○十日町市準用河川に係る河川管理施設等の構造の技術的基準を定める条例施行規則

平成25年3月28日

規則第18号

(ダムの構造計算)

第2条 ダムの堤体及び基礎地盤(これと堤体との接合部を含む。次項において同じ。)に関する構造計算は、ダムの非越流部の直上流部における水位が次に掲げる場合及びダムの危険が予想される場合における荷重を採用して行うものとする。

(1) 常時満水位である場合

(2) サーチャージ水位である場合

(3) 設計洪水位である場合

2 フィルダムの堤体及び基礎地盤に関する構造計算は、前項の規定によるほか、ダムの非越流部の直上流部における水位が常時満水位以下で、かつ、水位を急速に低下させる場合における荷重を採用して行うものとする。

(ダムの構造計算に用いる設計震度)

第3条 ダムの構造計算に用いる設計震度は、ダムの種類及び地域の区分に応じ、次の表に掲げる値以上の値で当該ダムの実情に応じて定める値とする。

ダムの種類

地域の区分

強震帯地域

中震帯地域

弱震帯地域

フィルダム

ダムの堤体がおおむね均一の材料によるもの

0.15

0.15

0.12

その他のもの

0.15

0.12

0.10

2 ダムの非越流部の直上流部における水位がサーチャージ水位である場合は、第5条第2項の場合を除き、ダムの構造計算に用いる設計震度は、前項の規定により定めた値の2分の1の値とすることができる。

3 第1項の表に掲げる強震帯地域、中震帯地域及び弱震帯地域は、国土交通大臣が別に定めるものとする。

(ダムの堤体の自重)

第4条 条例第6条のダムの堤体の自重は、ダムの堤体の材料の単位体積重量を基礎として計算するものとする。

(貯留水による静水圧の力)

第5条 条例第6条の貯留水による静水圧の力は、ダムの堤体と貯留水との接触面に対して垂直に作用するものとし、次の式によって計算するものとする。

P=W0h0

〔この式において、P、W0及びh0は、それぞれ次の数値を表すものとする。

P 貯留水による静水圧の力(単位 1平方メートルにつき重量トン)

W0 水の単位体積重量(単位 1立方メートルにつき重量トン)

* データ一覧:
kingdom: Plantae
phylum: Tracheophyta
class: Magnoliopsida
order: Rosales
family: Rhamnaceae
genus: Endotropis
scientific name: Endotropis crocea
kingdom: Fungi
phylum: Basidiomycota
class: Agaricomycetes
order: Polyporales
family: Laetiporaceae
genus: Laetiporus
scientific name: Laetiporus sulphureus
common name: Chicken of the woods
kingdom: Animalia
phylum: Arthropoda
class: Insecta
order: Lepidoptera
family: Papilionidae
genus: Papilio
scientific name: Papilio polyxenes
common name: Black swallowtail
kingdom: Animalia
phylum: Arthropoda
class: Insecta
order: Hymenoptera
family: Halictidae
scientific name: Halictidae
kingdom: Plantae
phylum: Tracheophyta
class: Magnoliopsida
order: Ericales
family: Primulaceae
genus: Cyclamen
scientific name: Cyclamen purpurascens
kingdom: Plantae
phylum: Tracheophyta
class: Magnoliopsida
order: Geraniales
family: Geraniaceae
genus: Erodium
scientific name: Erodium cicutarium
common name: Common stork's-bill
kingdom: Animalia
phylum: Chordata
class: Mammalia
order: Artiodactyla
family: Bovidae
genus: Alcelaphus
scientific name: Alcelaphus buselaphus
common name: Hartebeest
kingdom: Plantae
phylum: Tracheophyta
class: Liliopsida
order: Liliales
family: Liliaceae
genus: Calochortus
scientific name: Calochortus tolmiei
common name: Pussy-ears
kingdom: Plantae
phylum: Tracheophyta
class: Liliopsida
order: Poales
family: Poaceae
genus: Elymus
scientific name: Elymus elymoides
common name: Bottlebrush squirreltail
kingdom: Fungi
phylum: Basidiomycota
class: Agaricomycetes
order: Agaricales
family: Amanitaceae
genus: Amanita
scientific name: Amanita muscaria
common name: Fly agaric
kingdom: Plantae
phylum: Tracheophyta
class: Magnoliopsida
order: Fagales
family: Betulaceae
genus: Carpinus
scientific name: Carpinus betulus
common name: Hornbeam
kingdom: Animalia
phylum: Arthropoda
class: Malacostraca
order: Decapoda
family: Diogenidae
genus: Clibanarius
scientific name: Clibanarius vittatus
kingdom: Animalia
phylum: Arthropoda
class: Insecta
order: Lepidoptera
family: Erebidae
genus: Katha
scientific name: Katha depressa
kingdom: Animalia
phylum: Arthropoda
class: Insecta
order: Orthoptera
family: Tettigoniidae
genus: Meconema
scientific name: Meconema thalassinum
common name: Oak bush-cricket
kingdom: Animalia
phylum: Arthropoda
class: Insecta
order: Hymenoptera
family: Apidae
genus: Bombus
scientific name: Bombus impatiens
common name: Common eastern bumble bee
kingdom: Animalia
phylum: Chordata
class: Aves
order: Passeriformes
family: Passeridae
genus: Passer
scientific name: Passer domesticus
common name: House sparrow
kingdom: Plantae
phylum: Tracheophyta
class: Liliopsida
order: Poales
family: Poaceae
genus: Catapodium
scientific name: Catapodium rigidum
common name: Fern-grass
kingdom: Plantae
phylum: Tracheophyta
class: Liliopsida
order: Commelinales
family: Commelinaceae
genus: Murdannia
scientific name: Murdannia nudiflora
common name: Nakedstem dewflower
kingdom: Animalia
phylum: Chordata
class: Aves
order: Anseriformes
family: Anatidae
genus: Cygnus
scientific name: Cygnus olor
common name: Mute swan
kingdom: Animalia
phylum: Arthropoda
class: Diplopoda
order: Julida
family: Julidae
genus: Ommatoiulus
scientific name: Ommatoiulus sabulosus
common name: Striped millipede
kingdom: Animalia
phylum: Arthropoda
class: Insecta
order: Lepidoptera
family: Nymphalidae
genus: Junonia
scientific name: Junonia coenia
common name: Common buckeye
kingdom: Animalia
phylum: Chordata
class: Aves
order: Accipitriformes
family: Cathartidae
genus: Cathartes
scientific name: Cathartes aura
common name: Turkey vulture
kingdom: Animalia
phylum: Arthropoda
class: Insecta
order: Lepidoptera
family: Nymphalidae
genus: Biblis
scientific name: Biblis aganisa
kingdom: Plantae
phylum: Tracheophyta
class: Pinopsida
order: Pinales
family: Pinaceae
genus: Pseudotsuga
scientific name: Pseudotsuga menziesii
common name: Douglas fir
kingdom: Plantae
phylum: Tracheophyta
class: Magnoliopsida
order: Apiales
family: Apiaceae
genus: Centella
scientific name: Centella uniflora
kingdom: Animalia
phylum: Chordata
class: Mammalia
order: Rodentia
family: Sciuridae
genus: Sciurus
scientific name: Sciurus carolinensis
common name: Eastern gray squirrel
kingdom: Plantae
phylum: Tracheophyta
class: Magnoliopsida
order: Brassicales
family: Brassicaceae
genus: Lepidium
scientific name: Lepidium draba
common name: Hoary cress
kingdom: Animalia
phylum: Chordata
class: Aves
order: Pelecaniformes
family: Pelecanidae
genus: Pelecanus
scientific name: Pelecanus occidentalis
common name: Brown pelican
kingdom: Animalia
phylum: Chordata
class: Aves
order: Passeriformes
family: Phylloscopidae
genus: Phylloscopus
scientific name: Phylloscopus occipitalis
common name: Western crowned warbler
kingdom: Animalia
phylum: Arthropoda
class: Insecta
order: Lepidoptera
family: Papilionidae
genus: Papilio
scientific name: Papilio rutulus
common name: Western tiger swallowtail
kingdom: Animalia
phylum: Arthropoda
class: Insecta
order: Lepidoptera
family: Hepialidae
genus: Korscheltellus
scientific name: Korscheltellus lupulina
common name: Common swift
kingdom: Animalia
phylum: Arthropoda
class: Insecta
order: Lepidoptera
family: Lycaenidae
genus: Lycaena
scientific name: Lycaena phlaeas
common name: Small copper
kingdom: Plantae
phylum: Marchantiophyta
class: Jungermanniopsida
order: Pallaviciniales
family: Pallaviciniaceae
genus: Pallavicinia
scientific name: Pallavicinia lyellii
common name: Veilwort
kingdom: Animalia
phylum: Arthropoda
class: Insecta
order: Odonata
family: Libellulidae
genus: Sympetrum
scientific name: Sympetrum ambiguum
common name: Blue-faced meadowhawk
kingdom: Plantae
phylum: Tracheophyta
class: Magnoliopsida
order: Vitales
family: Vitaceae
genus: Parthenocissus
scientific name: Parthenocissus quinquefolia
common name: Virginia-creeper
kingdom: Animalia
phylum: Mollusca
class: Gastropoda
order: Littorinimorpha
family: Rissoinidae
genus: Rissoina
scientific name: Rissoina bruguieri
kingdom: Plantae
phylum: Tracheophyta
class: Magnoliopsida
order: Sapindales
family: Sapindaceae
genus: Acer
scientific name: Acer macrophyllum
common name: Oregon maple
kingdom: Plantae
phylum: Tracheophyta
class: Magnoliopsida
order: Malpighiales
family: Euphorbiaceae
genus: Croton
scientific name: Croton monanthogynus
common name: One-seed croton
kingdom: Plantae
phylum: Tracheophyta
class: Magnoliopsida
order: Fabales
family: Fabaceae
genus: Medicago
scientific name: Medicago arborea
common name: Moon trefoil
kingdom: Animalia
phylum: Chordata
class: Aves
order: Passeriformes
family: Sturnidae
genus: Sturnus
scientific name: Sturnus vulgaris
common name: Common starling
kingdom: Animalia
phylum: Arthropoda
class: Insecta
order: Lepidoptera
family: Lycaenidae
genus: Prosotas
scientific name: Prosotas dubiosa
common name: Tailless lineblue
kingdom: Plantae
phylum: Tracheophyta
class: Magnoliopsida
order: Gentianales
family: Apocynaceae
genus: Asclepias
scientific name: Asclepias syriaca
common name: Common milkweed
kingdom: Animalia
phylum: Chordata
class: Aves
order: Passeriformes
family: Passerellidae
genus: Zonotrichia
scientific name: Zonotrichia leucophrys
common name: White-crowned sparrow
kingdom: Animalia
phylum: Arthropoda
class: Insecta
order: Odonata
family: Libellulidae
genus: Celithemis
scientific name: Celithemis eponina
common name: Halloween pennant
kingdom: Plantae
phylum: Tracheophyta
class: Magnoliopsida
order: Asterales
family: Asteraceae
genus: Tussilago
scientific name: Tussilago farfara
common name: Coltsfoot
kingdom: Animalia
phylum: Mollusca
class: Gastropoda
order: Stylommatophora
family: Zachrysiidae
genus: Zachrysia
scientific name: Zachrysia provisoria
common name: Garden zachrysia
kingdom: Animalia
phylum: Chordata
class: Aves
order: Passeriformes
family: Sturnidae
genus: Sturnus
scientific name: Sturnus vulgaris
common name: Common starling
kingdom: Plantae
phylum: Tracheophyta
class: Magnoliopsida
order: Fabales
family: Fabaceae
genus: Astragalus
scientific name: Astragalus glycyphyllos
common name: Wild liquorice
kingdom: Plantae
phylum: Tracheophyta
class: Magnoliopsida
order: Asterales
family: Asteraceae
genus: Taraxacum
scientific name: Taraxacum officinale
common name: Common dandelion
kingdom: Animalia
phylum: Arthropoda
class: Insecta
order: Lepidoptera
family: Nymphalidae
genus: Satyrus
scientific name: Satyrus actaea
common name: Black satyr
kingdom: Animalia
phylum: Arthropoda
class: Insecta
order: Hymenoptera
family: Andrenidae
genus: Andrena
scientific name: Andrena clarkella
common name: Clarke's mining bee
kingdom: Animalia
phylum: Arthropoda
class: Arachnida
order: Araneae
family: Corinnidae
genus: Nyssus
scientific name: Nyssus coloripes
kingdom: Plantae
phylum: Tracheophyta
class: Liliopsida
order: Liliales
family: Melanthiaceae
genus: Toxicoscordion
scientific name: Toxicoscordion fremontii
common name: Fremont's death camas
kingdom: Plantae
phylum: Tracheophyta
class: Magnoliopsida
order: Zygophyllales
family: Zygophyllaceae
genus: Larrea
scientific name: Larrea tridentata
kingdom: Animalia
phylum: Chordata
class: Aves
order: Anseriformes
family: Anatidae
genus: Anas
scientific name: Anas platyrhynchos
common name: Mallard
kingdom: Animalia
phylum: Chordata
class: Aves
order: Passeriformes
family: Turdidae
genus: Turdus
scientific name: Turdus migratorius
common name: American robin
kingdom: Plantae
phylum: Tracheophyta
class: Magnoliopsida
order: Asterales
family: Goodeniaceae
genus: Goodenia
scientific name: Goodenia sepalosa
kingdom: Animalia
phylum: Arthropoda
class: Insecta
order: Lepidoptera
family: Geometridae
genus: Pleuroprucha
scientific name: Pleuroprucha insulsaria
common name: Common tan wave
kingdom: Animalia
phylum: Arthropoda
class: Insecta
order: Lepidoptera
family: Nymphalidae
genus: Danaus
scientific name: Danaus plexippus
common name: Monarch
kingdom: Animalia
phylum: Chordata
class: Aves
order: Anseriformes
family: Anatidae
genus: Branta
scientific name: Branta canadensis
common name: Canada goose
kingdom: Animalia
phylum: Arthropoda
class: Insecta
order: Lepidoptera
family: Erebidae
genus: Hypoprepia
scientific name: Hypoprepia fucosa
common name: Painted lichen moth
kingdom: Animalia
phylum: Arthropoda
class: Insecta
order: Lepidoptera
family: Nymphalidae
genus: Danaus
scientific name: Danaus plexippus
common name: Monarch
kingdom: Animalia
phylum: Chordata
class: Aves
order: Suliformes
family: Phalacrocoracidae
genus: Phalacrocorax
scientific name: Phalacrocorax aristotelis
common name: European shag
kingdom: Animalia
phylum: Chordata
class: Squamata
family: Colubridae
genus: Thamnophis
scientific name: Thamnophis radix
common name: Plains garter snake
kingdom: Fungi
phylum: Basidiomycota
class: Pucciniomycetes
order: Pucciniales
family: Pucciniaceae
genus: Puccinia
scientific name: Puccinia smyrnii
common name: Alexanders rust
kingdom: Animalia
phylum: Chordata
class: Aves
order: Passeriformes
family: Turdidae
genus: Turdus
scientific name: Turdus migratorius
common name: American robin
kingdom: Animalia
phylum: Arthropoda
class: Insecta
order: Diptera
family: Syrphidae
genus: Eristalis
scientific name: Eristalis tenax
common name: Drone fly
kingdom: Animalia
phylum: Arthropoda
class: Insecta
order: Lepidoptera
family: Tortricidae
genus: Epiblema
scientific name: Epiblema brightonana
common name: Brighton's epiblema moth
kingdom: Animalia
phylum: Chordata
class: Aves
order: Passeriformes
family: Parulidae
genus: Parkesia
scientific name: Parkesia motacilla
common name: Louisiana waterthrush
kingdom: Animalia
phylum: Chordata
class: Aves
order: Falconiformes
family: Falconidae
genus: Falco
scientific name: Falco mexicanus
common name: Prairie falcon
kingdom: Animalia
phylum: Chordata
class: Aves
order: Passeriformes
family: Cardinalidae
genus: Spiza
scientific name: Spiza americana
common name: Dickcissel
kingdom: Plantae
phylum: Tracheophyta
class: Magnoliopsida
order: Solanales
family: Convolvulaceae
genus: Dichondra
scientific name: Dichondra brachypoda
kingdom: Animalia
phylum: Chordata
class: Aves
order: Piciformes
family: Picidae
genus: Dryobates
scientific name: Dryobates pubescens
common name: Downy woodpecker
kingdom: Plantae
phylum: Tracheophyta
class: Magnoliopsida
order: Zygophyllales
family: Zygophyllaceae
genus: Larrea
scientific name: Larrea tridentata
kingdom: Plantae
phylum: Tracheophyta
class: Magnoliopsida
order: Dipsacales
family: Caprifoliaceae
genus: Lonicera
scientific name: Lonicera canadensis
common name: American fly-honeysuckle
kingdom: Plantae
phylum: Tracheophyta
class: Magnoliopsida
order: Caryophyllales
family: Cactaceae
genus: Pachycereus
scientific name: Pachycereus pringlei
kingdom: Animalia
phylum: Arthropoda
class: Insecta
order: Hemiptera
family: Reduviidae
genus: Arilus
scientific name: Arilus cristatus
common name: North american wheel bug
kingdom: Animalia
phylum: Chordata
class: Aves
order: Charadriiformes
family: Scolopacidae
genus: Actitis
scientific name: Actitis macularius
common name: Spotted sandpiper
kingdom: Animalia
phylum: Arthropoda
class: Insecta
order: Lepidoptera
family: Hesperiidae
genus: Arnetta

* 課題:
a. ダム構造の規則によると、フィルダムの堤体と基礎地盤の構造計算では、第2条第1項の場合に加えてどのような場合の荷重を採用するか。1〜3文で説明せよ。
b. ダム構造の規則の続きを、途切れた箇所から書いてください。
一覧はこの作業とは関係がない。

* 解答例:
a. フィルダムでは、第1項の場合の荷重に加え、ダムの非越流部の直上流部における水位が常時満水位以下で、かつ、水位を急速に低下させる場合の荷重も採用して構造計算を行う。

b.
h0 次の表の中欄に掲げる区分に応じ、同表の右欄に掲げる水位からダムの堤体と貯留水との接触面上の静水圧の力を求めようとする点までの水深(単位 メートル)

貯水池の水位

ダムの非越流部の直上流部における波浪を考慮した水位(単位 メートル)

1

ダムの非越流部の直上流部における水位が常時満水位である場合

常時満水位に風による波浪の貯水池の水面からの高さ及び地震による波浪の貯水池の水面からの高さを加えた水位

2

ダムの非越流部の直上流部における水位がサーチャージ水位である場合

サーチャージ水位に風による波浪の貯水池の水面からの高さ及び地震による波浪の貯水池の水面からの高さの2分の1を加えた水位

3

ダムの非越流部の直上流部における水位が設計洪水位である場合

設計洪水位に風による波浪の貯水池の水面からの高さを加えた水位

2 条例第5条第1項及び前項の地震による波浪の貯水池の水面からの高さは、第3条第1項の規定により定めた設計震度の値を用いて計算するものとする。

(地震時におけるダムの堤体の慣性力)

第6条 条例第6条の地震時におけるダムの堤体の慣性力は、ダムの堤体に水平方向に作用するものとし、次の式によって計算するものとする。

I=WKd

〔この式において、I、W及びKdは、それぞれ次の数値を表すものとする。

I 地震時におけるダムの堤体の慣性力(単位 1立方メートルにつき重量トン)

W ダムの堤体の自重(単位 1立方メートルにつき重量トン)

Kd 第3条第1項又は第2項の規定により定めた設計震度〕

(フィルダムの安定性及び堤体材料)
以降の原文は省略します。